Laurence May-Bolsigner. Crédits : Delphine Studio

Chorégraphe, professeure et maître de ballet à l’Opéra-Théâtre, Laurence May-Bolsigner a dédié sa vie à la pratique de la danse. Aujourd’hui, elle regarde avec fierté et recul le chemin parcouru. 

Dès son arrivée, Laurence May-Bolsigner tranche. Notre entretien se déroulera au Grand séminaire de Metz, où s’entraîne la troupe de danseurs. Plus chaleureux que son bureau, délocalisé dans une zone industrielle pour cause de travaux à l’Opéra-théâtre.« Et ça vous fait découvrir un bel endroit ! » s’illumine-t-elle. C’est ce souci des autres que Laurence May-Bolsigner dégage en premier lieu, à travers un sourire franc et une assurance enveloppante.
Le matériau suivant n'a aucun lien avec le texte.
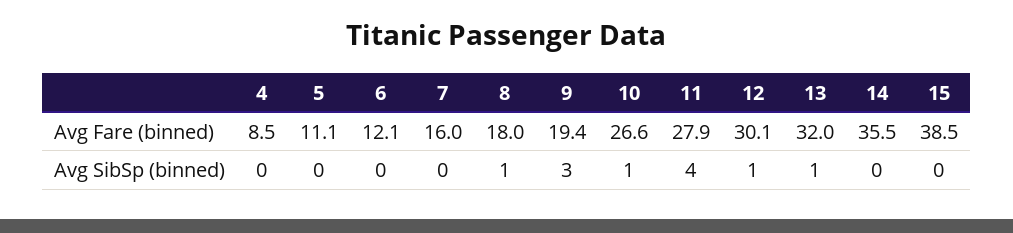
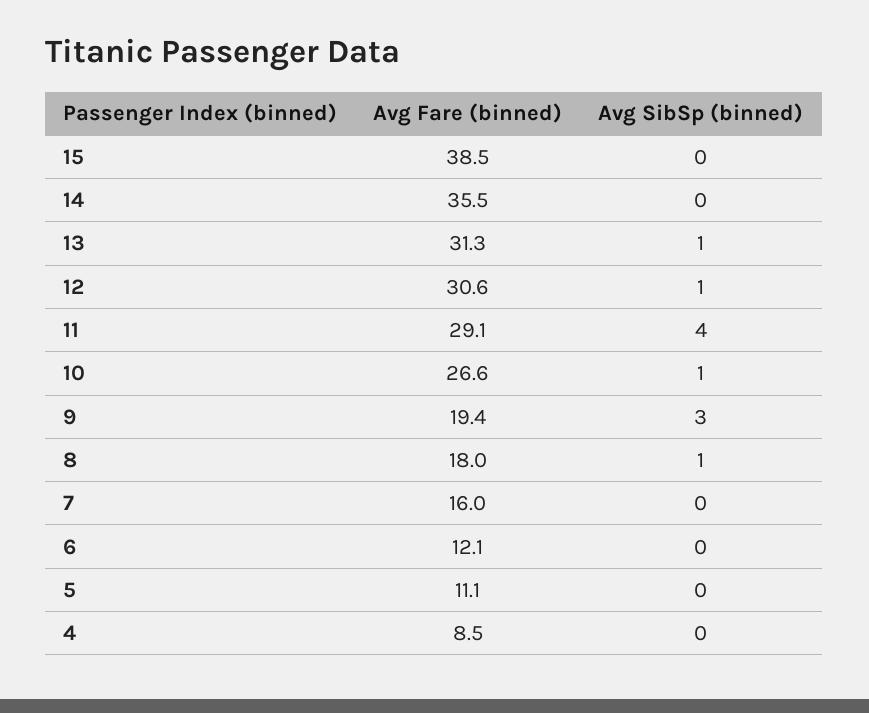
  {
    "4": {
      "Avg Fare (binned)": 8.5,
      "Avg SibSp (binned)": 0
    },
    "5": {
      "Avg Fare (binned)": 11.1,
      "Avg SibSp (binned)": 0
    },
    "6": {
      "Avg Fare (binned)": 12.1,
      "Avg SibSp (binned)": 0
    },
    "7": {
      "Avg Fare (binned)": 16,
      "Avg SibSp (binned)": 0
    },
    "8": {
      "Avg Fare (binned)": 18,
      "Avg SibSp (binned)": 1
    },
    "9": {
      "Avg Fare (binned)": 19.4,
      "Avg SibSp (binned)": 3
    },
    "10": {
      "Avg Fare (binned)": 26.6,
      "Avg SibSp (binned)": 1
    },
    "11": {
-     "Avg Fare (binned)": 27.9,
+     "Avg Fare (binned)": 29.1,
      "Avg SibSp (binned)": 4
    },
    "12": {
-     "Avg Fare (binned)": 30.1,
+     "Avg Fare (binned)": 30.6,
      "Avg SibSp (binned)": 1
    },
    "13": {
-     "Avg Fare (binned)": 32,
+     "Avg Fare (binned)": 31.3,
      "Avg SibSp (binned)": 1
    },
    "14": {
      "Avg Fare (binned)": 35.5,
      "Avg SibSp (binned)": 0
    },
    "15": {
      "Avg Fare (binned)": 38.5,
      "Avg SibSp (binned)": 0
    }
  }

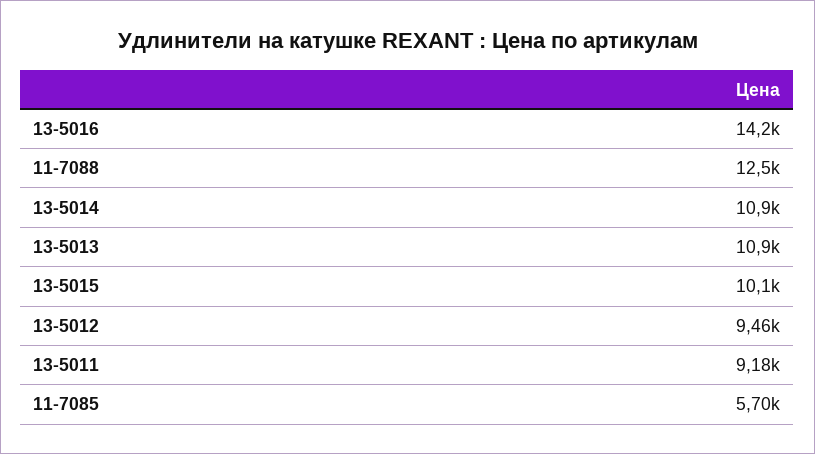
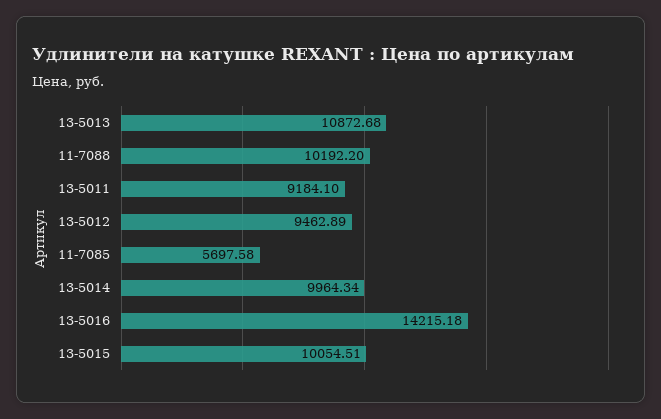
  {
    "13-5016": 14215.18,
-   "11-7088": 12500,
+   "11-7088": 10192.2,
-   "13-5014": 10900,
+   "13-5014": 9964.34,
    "13-5013": 10872.68,
    "13-5015": 10054.51,
    "13-5012": 9462.89,
    "13-5011": 9184.1,
    "11-7085": 5697.58
  }

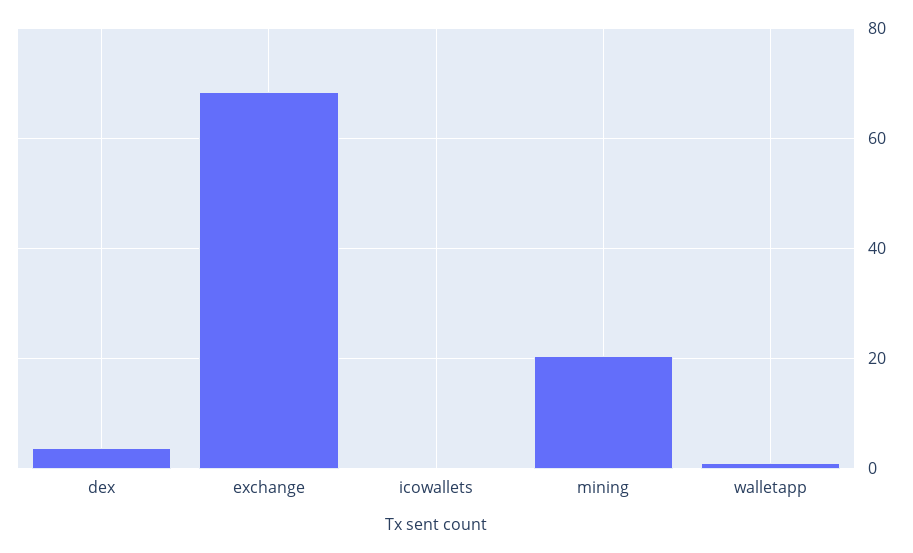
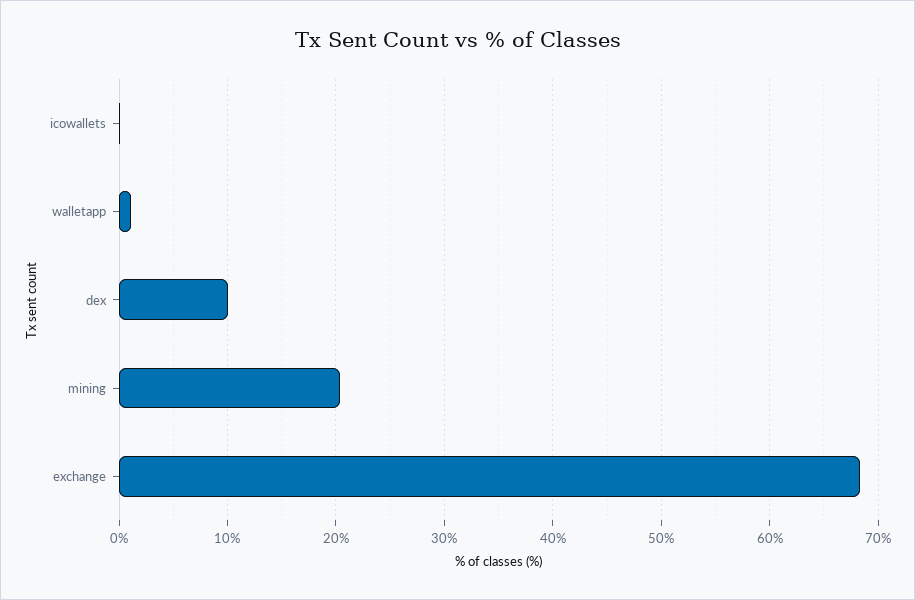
  {
-   "dex": 4,
+   "dex": 10,
    "exchange": 68,
    "icowallets": 0,
    "mining": 20,
    "walletapp": 1
  }

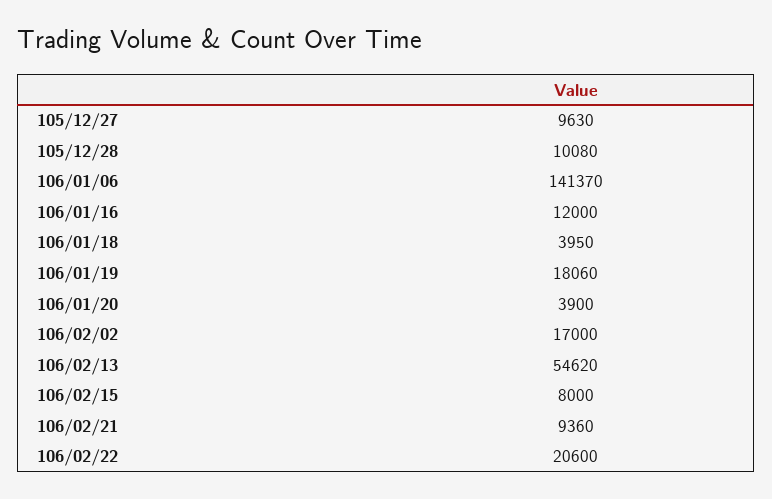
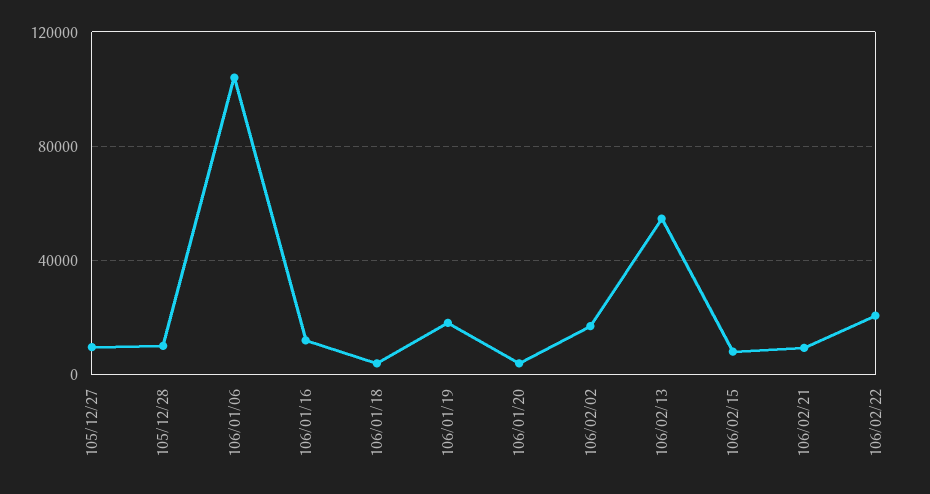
  {
    "105/12/27": 9630,
    "105/12/28": 10080,
-   "106/01/06": 141370,
+   "106/01/06": 105000,
    "106/01/16": 12000,
    "106/01/18": 3950,
    "106/01/19": 18060,
    "106/01/20": 3900,
    "106/02/02": 17000,
    "106/02/13": 54620,
    "106/02/15": 8000,
    "106/02/21": 9360,
    "106/02/22": 20600
  }

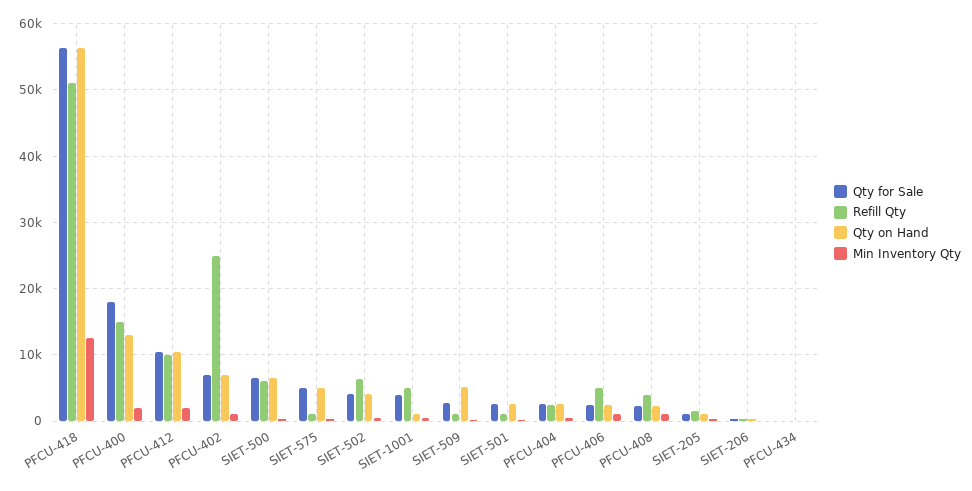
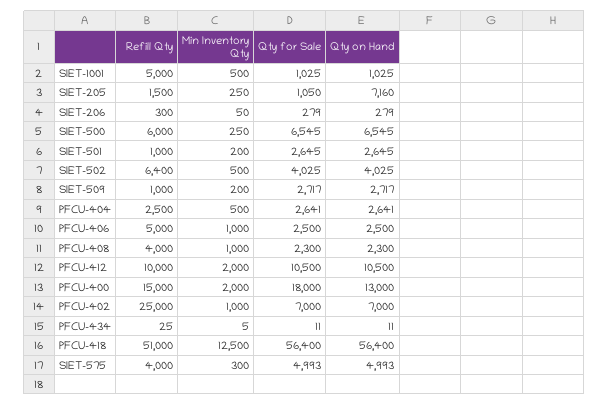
  {
    "Qty for Sale": {
      "PFCU-418": 56400,
      "PFCU-400": 18000,
      "PFCU-412": 10500,
      "PFCU-402": 7000,
      "SIET-500": 6545,
      "SIET-575": 4993,
      "SIET-502": 4025,
-     "SIET-1001": 4000,
+     "SIET-1001": 1025,
      "SIET-509": 2717,
      "SIET-501": 2645,
      "PFCU-404": 2641,
      "PFCU-406": 2500,
      "PFCU-408": 2300,
      "SIET-205": 1050,
      "SIET-206": 279,
      "PFCU-434": 11
    },
    "Refill Qty": {
      "PFCU-418": 51000,
      "PFCU-400": 15000,
      "PFCU-412": 10000,
      "PFCU-402": 25000,
      "SIET-500": 6000,
-     "SIET-575": 1000,
+     "SIET-575": 4000,
      "SIET-502": 6400,
      "SIET-1001": 5000,
      "SIET-509": 1000,
      "SIET-501": 1000,
      "PFCU-404": 2500,
      "PFCU-406": 5000,
      "PFCU-408": 4000,
      "SIET-205": 1500,
      "SIET-206": 300,
      "PFCU-434": 25
    },
    "Qty on Hand": {
      "PFCU-418": 56400,
      "PFCU-400": 13000,
      "PFCU-412": 10500,
      "PFCU-402": 7000,
      "SIET-500": 6545,
      "SIET-575": 4993,
      "SIET-502": 4025,
      "SIET-1001": 1025,
-     "SIET-509": 5000,
+     "SIET-509": 2717,
      "SIET-501": 2645,
      "PFCU-404": 2641,
      "PFCU-406": 2500,
      "PFCU-408": 2300,
-     "SIET-205": 1000,
+     "SIET-205": 7160,
      "SIET-206": 279,
      "PFCU-434": 11
    },
    "Min Inventory Qty": {
      "PFCU-418": 12500,
      "PFCU-400": 2000,
      "PFCU-412": 2000,
      "PFCU-402": 1000,
      "SIET-500": 250,
      "SIET-575": 300,
      "SIET-502": 500,
      "SIET-1001": 500,
      "SIET-509": 200,
      "SIET-501": 200,
      "PFCU-404": 500,
      "PFCU-406": 1000,
      "PFCU-408": 1000,
      "SIET-205": 250,
      "SIET-206": 50,
      "PFCU-434": 5
    }
  }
Elle, c’est la danse qui l’a enveloppée. Dès son enfance. Avec une maman « très aimante », professeure de danse, et ex-danseuse à l’Opéra-Théâtre de Metz. « Elle a ouvert son école de danse à Hagondange, et moi j’étais encore trop petite pour danser. Je regardais sur le bord de marche les petites filles prendre des cours. C’est un peu comme si on vous mettait un gâteau sous le nez ». Inscrite à l’école de danse à cinq ans, puis au conservatoire, elle est embauchée à seize ans en tant que danseuse professionnelle à l’Opéra-Théâtre. Cette passionnée y évoluera, mais ne le quittera plus.

Une vocation

À 56 ans, Laurence May-Bolsigner est désormais cheffe de ballet et chorégraphe. Ses grandes lunettes noires contrastent avec un carré blond platine, ses yeux pétillent lorsqu’elle relate son premier souvenir de danseuse. « J’avais été choisie au conservatoire en 1986 pour danser un passage de Casse-Noisette. La soliste s’était blessée, alors le spectacle avait été reporté. Sauf qu’entre-temps, j’ai été embauchée en tant que danseuse professionnelle. Une fille n’avait pas encore confirmé son rôle, alors le maître de ballet m’a donné une cassette VHS pour que j’apprenne la chorégraphie pour le lendemain. J’ai eu deux semaines pour m’entrainer, puis j’ai dansé les ensembles avec les professionnelles qui étaient là depuis longtemps. C’était fou et tellement excitant ! Je voulais montrer que j’étais capable de faire tout ça ».

Un besoin de recul

Consistance, concessions et exigence ont forgé Laurence May-Bolsigner sur le plan professionnel et humain. En 2012, elle stoppe sa carrière de danseuse et devient maître de ballet, passant ses journées en compagnie de la troupe décrite comme une « grande famille » afin de travailler les chorégraphies. « On était tout le temps ensemble et à force d’être trop les uns sur les autres, il y avait parfois de forts moments émotionnels qui pouvaient créer des affinités ou des tensions ». En 2022, un besoin de recul pousse la passionnée à devenir cheffe de ballet , une fonction plus organisationnelle.

Lorsque danse rime avec omniprésence

« Du temps libre, je n’en ai pas beaucoup », confie Laurence May-Bolsigner. « Lorsque je ne suis pas à l’Opéra-Théâtre, j’enseigne la danse à des élèves à Hagondange ». La multi-casquette alterne entre chorégraphe, professeure de danse et cheffe de ballet. Avoir transformé sa passion en métier lui procure une certaine gratitude. « Je n’ai pas un métier comme tout le monde, c’est une chance et j’ai réussi à le faire » insiste-t-elle. La tête sur les épaules, la créative affirme qu’aujourd’hui, sur le plan professionnel, elle n’a ni regrets ni remords.

« Le lien du miroir est très fort »

Mais derrière cette force tranquille, il y a aussi une part de fragilité. Son corps, longtemps instrument de son art, n’est plus tout à fait le même. « Moralement, c’est difficile d’accepter que j’avais autrefois une silhouette de danseuse, et qu’aujourd’hui j’ai le corps d’une femme de presque soixante ans qui a connu deux grossesses. Le lien du miroir est très fort dans notre métier ». Alors, elle créé « sa mode personnelle ». Chaussettes colorées, t-shirts illustrés « un peu kitch » selon elle, Laurence May-Bolsigner s’habille selon les occasions, souvent pour faire plaisir à ses élèves. « C’est bientôt Halloween alors aujourd’hui je suis dans le thème », lance l’enseignante en regardant son haut noir et rouge avec un personnage fantaisiste dessiné dessus.

Authentique et pleine d’humour, une chose ne fait aucun doute en discutant avec : son envie de partager sa passion, en créant. Alors, lorsque Laurence May-Bolsigner voit le public se lever et applaudir un spectacle de ballet, l’ex-danseuse y voit le fruit de ses années de travail passionné.